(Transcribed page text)
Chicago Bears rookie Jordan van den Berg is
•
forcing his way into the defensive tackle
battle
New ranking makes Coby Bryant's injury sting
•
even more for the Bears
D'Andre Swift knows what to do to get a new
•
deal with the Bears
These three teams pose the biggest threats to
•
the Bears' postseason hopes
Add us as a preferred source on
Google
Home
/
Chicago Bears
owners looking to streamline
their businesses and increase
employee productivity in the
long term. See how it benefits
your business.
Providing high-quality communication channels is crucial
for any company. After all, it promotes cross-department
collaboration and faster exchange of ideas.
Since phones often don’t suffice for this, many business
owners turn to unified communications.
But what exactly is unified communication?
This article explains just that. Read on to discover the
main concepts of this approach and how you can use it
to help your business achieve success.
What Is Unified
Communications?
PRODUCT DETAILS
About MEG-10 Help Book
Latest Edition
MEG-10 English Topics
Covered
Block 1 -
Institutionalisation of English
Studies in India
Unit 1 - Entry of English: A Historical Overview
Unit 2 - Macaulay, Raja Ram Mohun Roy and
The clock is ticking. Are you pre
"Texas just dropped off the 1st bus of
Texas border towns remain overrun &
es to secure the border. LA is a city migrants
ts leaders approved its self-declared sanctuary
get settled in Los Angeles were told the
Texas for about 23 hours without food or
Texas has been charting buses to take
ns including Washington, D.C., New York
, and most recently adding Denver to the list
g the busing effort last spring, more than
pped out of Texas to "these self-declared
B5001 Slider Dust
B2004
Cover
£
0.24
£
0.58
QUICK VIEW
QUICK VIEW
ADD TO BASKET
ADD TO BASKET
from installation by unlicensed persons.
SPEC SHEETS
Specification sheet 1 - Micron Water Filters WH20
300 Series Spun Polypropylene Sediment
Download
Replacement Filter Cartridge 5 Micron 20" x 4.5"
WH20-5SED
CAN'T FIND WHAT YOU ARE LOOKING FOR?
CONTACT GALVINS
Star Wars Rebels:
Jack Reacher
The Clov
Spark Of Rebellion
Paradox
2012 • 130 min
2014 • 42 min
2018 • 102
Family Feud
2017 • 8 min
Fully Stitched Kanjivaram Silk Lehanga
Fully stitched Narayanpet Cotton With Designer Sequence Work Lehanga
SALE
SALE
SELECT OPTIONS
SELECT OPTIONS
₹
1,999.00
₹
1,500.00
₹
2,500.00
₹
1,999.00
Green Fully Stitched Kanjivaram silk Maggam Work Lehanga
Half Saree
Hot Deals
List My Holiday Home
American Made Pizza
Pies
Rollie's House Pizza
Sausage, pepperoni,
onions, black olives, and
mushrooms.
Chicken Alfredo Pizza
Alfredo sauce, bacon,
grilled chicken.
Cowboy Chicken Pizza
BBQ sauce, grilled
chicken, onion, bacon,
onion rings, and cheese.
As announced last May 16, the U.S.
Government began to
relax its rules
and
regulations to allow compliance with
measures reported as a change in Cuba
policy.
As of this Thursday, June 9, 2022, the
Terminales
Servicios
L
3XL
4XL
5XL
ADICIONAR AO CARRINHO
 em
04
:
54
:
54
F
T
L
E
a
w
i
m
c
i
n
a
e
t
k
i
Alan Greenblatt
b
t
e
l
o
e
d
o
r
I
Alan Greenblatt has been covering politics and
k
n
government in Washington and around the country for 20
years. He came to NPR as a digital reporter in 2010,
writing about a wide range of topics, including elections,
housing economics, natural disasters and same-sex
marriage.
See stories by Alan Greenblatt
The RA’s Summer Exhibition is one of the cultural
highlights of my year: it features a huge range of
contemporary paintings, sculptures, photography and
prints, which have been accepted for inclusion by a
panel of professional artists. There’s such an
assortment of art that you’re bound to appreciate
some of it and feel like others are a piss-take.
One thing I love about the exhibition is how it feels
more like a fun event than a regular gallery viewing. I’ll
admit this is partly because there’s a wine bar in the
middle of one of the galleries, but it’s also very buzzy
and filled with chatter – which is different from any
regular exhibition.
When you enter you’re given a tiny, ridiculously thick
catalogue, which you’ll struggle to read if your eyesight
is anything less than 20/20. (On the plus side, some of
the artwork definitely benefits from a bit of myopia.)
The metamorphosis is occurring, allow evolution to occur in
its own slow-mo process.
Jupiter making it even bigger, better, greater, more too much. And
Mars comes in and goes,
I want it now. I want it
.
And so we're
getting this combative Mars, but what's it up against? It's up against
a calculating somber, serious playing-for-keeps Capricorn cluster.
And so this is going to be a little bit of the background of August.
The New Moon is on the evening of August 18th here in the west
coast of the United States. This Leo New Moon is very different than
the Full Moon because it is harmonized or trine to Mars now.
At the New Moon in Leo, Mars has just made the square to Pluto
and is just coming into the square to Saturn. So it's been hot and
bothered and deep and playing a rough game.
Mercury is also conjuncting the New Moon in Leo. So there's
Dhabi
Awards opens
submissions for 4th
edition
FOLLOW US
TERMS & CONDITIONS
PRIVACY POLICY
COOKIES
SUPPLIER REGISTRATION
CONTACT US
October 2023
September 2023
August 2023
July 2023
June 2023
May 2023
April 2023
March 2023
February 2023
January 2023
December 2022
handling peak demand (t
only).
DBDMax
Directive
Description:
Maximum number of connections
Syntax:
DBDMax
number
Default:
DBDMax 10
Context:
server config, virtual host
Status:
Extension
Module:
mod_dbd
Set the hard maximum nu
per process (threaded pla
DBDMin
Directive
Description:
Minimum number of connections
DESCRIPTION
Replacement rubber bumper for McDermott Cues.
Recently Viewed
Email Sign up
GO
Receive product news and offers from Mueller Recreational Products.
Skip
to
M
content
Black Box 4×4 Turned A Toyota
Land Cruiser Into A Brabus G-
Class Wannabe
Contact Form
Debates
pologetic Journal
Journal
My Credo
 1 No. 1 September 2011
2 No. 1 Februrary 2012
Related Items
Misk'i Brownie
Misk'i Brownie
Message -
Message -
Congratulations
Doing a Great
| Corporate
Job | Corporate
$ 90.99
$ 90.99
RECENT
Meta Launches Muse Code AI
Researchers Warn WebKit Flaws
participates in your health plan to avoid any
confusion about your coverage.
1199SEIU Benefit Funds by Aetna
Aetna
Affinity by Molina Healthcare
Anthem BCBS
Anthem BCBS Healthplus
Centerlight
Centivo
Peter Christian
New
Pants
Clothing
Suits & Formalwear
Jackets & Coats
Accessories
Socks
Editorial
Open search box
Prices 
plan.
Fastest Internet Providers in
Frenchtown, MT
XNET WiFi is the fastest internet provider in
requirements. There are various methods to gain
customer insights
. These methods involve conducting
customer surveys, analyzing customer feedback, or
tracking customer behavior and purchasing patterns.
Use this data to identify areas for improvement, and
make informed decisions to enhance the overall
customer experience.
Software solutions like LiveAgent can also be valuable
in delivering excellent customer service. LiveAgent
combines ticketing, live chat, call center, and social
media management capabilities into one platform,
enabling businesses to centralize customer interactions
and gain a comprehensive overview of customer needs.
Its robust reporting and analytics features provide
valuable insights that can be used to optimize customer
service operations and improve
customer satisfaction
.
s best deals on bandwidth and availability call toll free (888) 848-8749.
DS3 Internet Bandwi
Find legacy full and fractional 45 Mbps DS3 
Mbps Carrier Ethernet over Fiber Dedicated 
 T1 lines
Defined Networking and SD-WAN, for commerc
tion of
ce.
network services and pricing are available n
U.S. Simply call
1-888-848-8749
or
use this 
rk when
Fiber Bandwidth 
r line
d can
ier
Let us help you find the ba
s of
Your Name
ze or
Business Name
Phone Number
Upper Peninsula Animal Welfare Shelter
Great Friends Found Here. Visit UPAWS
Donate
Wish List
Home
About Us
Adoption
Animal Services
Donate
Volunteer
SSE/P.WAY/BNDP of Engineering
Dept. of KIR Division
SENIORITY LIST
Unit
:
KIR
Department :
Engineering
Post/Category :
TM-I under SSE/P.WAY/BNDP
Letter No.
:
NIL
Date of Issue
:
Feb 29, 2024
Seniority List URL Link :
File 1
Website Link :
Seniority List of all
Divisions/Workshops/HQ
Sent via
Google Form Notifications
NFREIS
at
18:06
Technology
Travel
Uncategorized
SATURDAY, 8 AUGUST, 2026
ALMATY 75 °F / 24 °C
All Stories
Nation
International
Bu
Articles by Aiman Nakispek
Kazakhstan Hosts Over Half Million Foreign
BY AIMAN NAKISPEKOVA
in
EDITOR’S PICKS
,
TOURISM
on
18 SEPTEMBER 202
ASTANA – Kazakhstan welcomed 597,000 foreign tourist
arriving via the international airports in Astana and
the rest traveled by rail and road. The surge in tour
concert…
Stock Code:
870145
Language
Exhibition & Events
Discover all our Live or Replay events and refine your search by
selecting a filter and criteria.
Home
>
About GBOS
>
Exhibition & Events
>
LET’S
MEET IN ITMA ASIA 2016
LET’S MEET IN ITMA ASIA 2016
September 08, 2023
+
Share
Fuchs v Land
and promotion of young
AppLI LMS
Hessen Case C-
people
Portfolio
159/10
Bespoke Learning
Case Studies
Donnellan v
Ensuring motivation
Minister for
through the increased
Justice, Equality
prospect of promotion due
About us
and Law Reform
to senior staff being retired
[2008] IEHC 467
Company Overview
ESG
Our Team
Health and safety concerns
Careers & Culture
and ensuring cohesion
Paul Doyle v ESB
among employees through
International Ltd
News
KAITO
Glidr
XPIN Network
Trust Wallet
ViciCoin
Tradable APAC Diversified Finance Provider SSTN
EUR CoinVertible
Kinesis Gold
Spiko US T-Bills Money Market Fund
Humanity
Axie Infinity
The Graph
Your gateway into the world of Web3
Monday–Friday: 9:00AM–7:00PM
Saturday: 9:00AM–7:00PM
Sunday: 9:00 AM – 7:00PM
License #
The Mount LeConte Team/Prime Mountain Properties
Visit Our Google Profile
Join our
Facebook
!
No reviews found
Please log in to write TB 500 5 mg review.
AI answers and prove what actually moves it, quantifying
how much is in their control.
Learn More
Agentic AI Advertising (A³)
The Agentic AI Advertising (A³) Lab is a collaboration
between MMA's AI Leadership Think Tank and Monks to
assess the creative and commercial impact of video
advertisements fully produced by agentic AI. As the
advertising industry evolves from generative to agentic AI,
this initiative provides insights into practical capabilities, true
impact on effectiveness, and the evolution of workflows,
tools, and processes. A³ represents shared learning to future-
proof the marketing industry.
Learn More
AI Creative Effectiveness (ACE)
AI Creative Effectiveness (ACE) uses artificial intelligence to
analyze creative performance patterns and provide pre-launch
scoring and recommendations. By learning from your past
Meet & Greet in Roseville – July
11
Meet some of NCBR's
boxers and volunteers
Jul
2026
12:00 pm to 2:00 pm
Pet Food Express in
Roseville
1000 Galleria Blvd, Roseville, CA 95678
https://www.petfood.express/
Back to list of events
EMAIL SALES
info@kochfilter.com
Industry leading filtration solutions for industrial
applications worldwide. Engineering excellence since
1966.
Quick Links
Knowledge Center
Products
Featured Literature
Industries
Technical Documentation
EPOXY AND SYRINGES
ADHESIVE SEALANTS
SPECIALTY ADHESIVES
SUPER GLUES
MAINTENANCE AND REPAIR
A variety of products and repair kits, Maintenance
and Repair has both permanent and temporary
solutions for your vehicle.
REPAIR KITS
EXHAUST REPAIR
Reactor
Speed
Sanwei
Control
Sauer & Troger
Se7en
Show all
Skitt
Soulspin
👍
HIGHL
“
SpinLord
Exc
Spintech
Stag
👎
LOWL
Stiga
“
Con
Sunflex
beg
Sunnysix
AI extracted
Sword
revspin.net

▶ [Task prompt]
Write out the lines of the material from its first line through the line that contains "ns including Washington, D.C., New York", keeping each line the same as in the material.

▶ [Result for this task]
Chicago Bears rookie Jordan van den Berg is
•
forcing his way into the defensive tackle
battle
New ranking makes Coby Bryant's injury sting
•
even more for the Bears
D'Andre Swift knows what to do to get a new
•
deal with the Bears
These three teams pose the biggest threats to
•
the Bears' postseason hopes
Add us as a preferred source on
Google
Home
/
Chicago Bears
owners looking to streamline
their businesses and increase
employee productivity in the
long term. See how it benefits
your business.
Providing high-quality communication channels is crucial
for any company. After all, it promotes cross-department
collaboration and faster exchange of ideas.
Since phones often don’t suffice for this, many business
owners turn to unified communications.
But what exactly is unified communication?
This article explains just that. Read on to discover the
main concepts of this approach and how you can use it
to help your business achieve success.
What Is Unified
Communications?
PRODUCT DETAILS
About MEG-10 Help Book
Latest Edition
MEG-10 English Topics
Covered
Block 1 -
Institutionalisation of English
Studies in India
Unit 1 - Entry of English: A Historical Overview
Unit 2 - Macaulay, Raja Ram Mohun Roy and
The clock is ticking. Are you pre
"Texas just dropped off the 1st bus of
Texas border towns remain overrun &
es to secure the border. LA is a city migrants
ts leaders approved its self-declared sanctuary
get settled in Los Angeles were told the
Texas for about 23 hours without food or
Texas has been charting buses to take
ns including Washington, D.C., New York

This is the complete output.